Exercise objective
Exclude all images and print the entries below exactly.

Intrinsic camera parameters
★ ★ ★ ★ ★
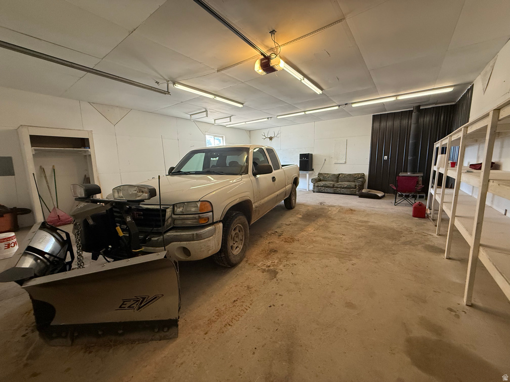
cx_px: 255
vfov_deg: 85.7
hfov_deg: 102.1
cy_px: 191
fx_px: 206
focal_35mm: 14
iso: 320
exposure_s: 1/120
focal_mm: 2.22
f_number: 2.2
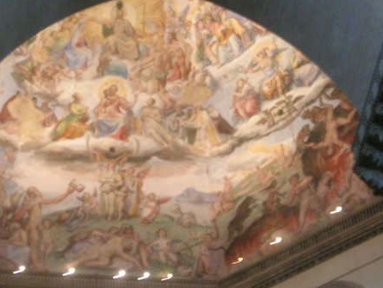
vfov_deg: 14.1
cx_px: 153
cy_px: 156
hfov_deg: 18.7
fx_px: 1162
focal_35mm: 105
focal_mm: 11.1
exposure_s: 1/3.7
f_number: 3.8
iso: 200
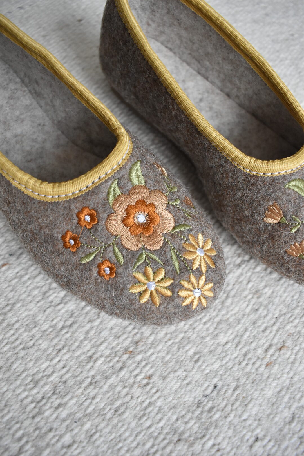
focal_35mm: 27
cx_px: 152
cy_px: 228
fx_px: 342
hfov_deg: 47.9
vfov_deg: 67.4
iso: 1600
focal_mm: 18
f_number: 4.5
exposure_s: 1/80
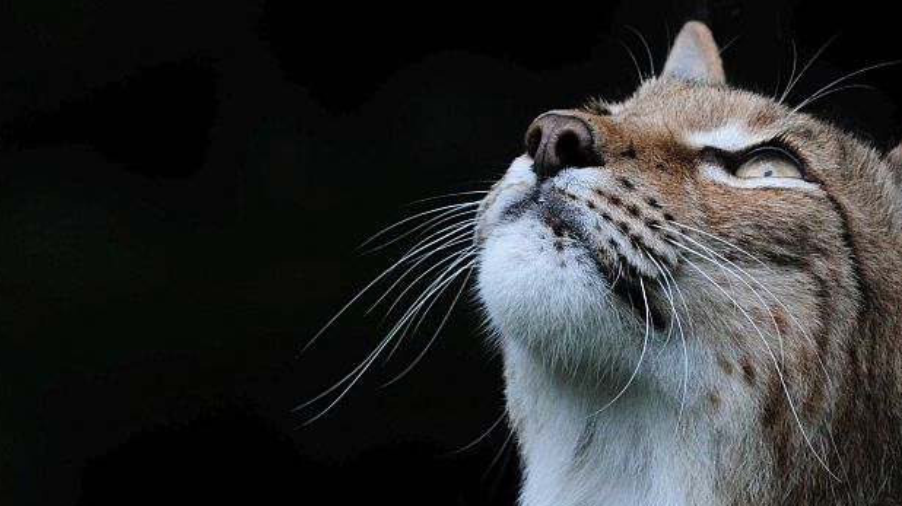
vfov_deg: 1.2
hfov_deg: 2.1
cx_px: 480
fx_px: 24290
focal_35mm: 1016
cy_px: 317
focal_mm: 500
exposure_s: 1/800
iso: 1600
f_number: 9
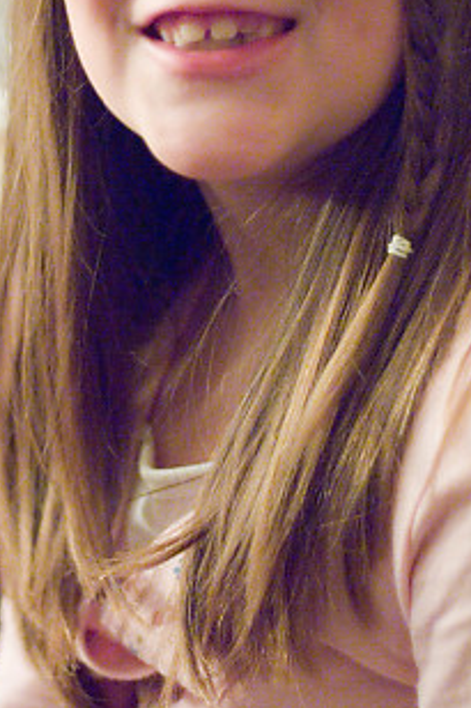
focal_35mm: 146
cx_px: 240
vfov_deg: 13.9
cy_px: 69
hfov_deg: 9.4
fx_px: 2868
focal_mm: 50
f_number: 1.4
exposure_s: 1/25
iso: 640
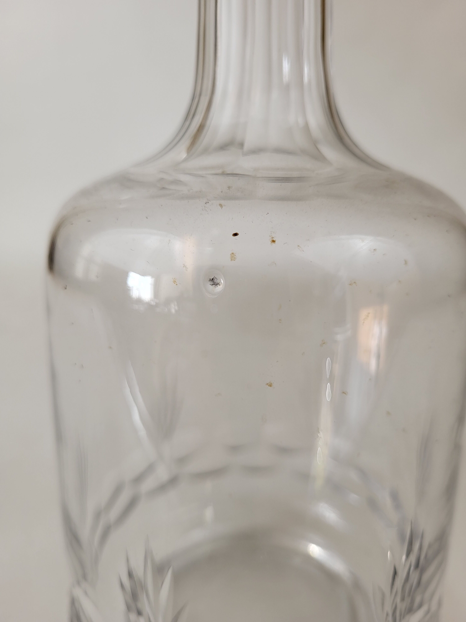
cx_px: 233
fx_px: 467
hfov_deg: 53.1
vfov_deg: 67.3
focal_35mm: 26
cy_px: 311
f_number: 1.8
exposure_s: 1/100
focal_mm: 5.4
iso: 64
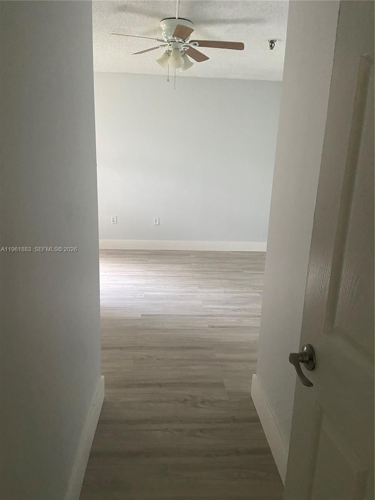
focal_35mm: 26
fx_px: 376
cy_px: 250
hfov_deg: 53.1
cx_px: 188
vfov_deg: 67.3
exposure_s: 1/40
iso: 400
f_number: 1.8
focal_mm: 4.25
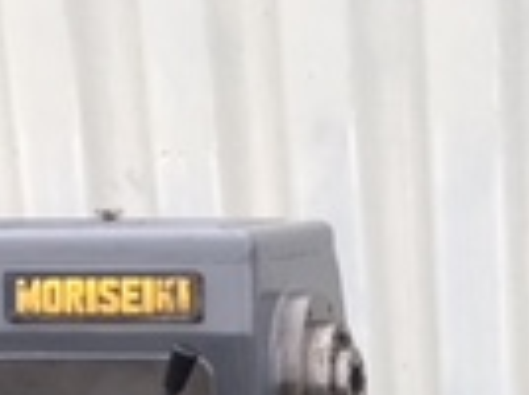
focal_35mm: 139
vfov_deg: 9.8
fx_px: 2120
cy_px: 837
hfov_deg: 13.7
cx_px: 687
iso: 25
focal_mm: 4.15
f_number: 2.2
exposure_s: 1/359
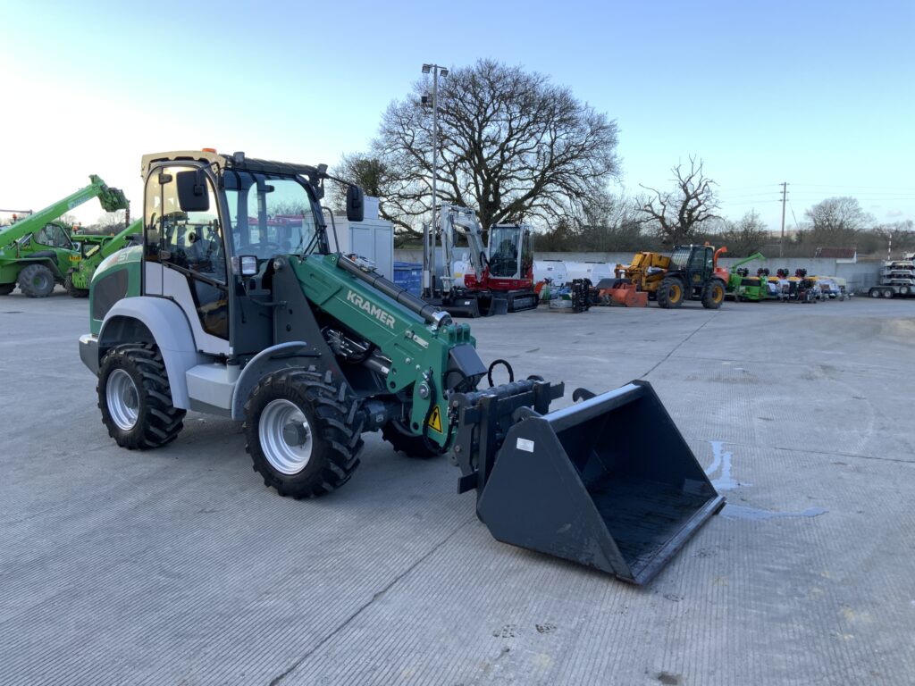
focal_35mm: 29
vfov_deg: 48.2
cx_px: 458
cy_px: 343
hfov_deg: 61.7
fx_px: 767
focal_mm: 3
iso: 20
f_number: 1.8
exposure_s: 1/122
★ ★ ★ ★ ★
Result of this task
cx_px: 255
vfov_deg: 85.7
hfov_deg: 102.1
cy_px: 191
fx_px: 206
focal_35mm: 14
iso: 320
exposure_s: 1/120
focal_mm: 2.22
f_number: 2.2
vfov_deg: 14.1
cx_px: 153
cy_px: 156
hfov_deg: 18.7
fx_px: 1162
focal_35mm: 105
focal_mm: 11.1
exposure_s: 1/3.7
f_number: 3.8
iso: 200
focal_35mm: 27
cx_px: 152
cy_px: 228
fx_px: 342
hfov_deg: 47.9
vfov_deg: 67.4
iso: 1600
focal_mm: 18
f_number: 4.5
exposure_s: 1/80
vfov_deg: 1.2
hfov_deg: 2.1
cx_px: 480
fx_px: 24290
focal_35mm: 1016
cy_px: 317
focal_mm: 500
exposure_s: 1/800
iso: 1600
f_number: 9
focal_35mm: 146
cx_px: 240
vfov_deg: 13.9
cy_px: 69
hfov_deg: 9.4
fx_px: 2868
focal_mm: 50
f_number: 1.4
exposure_s: 1/25
iso: 640
cx_px: 233
fx_px: 467
hfov_deg: 53.1
vfov_deg: 67.3
focal_35mm: 26
cy_px: 311
f_number: 1.8
exposure_s: 1/100
focal_mm: 5.4
iso: 64
focal_35mm: 26
fx_px: 376
cy_px: 250
hfov_deg: 53.1
cx_px: 188
vfov_deg: 67.3
exposure_s: 1/40
iso: 400
f_number: 1.8
focal_mm: 4.25
focal_35mm: 139
vfov_deg: 9.8
fx_px: 2120
cy_px: 837
hfov_deg: 13.7
cx_px: 687
iso: 25
focal_mm: 4.15
f_number: 2.2
exposure_s: 1/359
focal_35mm: 29
vfov_deg: 48.2
cx_px: 458
cy_px: 343
hfov_deg: 61.7
fx_px: 767
focal_mm: 3
iso: 20
f_number: 1.8
exposure_s: 1/122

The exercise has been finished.